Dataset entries
┄┄┄┄┄┄┄┄┄┄

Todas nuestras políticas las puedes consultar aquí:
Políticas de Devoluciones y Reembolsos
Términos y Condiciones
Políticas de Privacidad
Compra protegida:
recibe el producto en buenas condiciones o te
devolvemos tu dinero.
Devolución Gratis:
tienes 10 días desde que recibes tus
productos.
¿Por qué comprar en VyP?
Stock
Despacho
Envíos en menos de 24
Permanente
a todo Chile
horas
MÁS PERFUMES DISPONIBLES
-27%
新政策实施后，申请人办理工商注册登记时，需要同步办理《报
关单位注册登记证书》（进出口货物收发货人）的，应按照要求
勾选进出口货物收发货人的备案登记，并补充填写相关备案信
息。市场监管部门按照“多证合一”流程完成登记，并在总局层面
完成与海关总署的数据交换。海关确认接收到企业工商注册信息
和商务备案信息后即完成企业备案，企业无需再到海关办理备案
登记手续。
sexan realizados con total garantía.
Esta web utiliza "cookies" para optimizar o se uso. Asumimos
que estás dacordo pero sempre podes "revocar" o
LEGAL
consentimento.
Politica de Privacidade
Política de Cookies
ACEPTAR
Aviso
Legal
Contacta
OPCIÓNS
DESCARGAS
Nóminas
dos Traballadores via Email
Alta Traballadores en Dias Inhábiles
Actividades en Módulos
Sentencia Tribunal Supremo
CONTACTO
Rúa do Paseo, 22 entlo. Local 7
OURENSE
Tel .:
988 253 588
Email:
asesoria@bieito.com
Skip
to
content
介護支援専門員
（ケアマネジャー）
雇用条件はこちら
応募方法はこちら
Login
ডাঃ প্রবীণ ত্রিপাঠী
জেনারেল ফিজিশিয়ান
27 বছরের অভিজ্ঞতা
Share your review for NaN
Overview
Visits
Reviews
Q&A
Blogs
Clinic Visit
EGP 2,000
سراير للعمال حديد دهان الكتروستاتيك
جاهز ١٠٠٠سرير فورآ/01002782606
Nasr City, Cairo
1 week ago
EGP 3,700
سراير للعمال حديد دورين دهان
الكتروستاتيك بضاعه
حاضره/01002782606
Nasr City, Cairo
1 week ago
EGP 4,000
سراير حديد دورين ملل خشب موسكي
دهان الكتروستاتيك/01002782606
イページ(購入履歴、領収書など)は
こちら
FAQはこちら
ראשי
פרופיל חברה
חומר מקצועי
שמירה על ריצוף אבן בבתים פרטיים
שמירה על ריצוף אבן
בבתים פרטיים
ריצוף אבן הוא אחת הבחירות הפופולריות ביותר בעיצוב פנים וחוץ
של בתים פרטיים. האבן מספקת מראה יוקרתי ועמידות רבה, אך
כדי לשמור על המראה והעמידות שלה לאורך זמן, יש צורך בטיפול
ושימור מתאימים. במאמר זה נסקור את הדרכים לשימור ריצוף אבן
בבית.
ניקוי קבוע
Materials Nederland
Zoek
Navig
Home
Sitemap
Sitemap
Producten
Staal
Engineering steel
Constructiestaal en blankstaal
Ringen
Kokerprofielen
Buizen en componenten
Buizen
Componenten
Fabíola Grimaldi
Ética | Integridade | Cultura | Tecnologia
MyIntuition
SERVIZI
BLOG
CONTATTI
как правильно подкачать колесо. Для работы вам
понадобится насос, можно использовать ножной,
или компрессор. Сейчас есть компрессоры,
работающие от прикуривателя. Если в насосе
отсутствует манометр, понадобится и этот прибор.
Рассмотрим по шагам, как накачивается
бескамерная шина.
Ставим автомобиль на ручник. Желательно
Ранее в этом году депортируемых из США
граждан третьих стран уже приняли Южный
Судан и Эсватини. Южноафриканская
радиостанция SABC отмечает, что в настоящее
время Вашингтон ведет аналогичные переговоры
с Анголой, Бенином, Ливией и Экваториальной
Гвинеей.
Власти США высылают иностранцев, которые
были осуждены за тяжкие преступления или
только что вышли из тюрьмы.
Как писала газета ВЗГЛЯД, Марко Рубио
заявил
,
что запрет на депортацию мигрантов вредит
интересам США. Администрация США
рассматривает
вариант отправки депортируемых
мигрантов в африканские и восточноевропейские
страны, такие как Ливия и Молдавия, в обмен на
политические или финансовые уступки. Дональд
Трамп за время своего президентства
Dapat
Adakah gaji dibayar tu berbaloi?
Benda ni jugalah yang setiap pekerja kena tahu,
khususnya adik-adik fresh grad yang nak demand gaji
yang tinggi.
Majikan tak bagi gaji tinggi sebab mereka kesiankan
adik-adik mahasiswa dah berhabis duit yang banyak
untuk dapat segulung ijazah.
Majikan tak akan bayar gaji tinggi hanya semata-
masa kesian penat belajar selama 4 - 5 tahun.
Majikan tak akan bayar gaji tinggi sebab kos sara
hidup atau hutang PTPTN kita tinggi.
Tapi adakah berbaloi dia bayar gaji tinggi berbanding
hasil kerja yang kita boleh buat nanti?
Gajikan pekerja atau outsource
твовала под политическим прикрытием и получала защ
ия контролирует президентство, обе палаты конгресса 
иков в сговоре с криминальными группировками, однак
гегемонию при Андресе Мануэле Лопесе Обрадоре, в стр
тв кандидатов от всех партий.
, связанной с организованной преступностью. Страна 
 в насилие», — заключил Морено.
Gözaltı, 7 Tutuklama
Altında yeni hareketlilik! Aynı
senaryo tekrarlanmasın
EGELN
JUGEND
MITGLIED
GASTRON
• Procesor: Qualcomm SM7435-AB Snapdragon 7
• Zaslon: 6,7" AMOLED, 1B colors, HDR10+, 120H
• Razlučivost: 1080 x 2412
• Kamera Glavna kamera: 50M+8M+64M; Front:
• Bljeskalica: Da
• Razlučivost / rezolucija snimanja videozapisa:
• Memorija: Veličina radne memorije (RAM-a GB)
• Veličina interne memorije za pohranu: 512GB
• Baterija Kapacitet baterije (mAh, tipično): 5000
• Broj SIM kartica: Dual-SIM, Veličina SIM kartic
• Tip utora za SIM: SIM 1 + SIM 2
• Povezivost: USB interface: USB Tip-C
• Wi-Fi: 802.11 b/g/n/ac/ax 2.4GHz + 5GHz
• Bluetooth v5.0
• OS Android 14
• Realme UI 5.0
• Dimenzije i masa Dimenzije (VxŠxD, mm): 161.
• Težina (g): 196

┄┄┄┄┄┄┄┄┄┄

## Exercise prompt:
Lines above with the string "masa" need to be found and copied.

## Result of the task:
masa kesian penat belajar selama 4 - 5 tahun.
• Dimenzije i masa Dimenzije (VxŠxD, mm): 161.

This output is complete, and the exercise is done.